### STATED EXERCISE
Please state how many of the lines below contain the string "depth". Reply with the number alone.

### DATA FOR THE TASK
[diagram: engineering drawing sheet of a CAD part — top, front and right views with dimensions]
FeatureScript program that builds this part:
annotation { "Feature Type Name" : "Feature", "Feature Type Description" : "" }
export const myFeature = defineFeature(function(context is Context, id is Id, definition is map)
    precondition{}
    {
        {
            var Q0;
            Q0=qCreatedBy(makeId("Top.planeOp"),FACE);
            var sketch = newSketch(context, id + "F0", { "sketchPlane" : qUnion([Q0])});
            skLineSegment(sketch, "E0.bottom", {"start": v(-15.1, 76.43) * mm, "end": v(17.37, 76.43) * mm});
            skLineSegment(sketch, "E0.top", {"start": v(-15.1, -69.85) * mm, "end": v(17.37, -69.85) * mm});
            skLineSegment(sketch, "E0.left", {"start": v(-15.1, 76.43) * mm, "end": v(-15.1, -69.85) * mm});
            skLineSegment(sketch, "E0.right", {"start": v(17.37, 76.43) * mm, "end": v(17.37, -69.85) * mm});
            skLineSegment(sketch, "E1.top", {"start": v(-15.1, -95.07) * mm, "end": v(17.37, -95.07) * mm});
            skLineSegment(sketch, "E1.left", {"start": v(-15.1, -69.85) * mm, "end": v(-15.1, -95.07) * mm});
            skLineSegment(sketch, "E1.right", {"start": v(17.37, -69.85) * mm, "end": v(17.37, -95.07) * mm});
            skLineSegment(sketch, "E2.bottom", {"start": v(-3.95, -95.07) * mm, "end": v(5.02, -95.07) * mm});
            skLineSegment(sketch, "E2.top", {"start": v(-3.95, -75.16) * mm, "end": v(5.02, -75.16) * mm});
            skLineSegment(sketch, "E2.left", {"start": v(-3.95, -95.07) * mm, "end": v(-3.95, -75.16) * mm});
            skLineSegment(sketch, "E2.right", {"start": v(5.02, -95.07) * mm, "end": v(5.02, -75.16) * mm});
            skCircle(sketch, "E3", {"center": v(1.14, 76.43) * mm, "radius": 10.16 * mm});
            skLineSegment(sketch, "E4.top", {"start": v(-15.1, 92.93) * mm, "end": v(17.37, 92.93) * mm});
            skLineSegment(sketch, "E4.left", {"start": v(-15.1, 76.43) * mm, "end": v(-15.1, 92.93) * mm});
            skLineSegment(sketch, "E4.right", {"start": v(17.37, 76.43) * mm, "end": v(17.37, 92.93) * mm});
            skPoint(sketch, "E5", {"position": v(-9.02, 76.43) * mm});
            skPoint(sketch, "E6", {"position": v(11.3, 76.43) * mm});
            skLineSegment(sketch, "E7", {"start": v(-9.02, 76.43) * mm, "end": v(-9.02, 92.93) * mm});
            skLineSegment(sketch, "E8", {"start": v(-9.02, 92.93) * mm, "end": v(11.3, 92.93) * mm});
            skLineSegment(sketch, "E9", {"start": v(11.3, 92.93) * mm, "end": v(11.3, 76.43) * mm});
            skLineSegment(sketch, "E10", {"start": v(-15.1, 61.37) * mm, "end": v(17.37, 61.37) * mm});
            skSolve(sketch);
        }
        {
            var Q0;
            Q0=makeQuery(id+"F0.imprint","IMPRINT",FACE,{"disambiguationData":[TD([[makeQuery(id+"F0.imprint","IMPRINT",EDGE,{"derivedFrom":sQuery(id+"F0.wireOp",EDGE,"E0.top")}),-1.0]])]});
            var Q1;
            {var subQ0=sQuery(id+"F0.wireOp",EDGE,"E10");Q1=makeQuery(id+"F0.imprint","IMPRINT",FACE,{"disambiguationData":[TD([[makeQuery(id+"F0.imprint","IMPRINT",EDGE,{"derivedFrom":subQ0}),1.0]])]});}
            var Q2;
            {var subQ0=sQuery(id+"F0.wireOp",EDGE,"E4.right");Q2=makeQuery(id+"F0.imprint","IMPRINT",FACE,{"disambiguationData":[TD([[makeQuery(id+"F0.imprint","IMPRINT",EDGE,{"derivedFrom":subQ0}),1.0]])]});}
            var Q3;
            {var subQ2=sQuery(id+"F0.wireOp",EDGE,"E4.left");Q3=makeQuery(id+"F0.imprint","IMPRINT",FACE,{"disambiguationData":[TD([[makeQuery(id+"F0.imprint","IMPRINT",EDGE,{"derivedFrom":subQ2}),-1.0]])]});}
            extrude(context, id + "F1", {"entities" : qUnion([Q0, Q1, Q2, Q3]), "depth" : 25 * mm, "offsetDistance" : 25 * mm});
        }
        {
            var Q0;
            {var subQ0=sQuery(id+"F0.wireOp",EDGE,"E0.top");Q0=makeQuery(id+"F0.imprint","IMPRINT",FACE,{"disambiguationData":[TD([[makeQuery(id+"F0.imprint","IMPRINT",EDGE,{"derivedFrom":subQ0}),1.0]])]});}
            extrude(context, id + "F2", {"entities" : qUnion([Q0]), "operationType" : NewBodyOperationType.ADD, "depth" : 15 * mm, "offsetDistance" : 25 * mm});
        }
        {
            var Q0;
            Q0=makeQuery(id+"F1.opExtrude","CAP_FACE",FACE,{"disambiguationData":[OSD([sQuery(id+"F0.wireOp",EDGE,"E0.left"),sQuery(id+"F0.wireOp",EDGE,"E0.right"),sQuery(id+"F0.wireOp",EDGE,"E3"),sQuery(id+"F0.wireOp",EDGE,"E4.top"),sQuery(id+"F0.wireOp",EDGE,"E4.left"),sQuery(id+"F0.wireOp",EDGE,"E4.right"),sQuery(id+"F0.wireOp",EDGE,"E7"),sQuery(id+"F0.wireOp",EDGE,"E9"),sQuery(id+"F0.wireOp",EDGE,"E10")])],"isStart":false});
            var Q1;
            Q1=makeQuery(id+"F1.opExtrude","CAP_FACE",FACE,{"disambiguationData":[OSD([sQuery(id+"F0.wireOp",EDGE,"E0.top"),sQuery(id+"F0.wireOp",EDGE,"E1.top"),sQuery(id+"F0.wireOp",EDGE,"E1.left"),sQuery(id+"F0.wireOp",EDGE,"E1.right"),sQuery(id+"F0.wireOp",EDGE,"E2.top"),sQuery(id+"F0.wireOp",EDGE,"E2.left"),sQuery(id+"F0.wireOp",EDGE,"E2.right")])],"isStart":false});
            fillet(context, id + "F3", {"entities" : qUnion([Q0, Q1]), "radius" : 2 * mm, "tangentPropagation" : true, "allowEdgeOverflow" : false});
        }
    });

### WRITTEN RESPONSE
2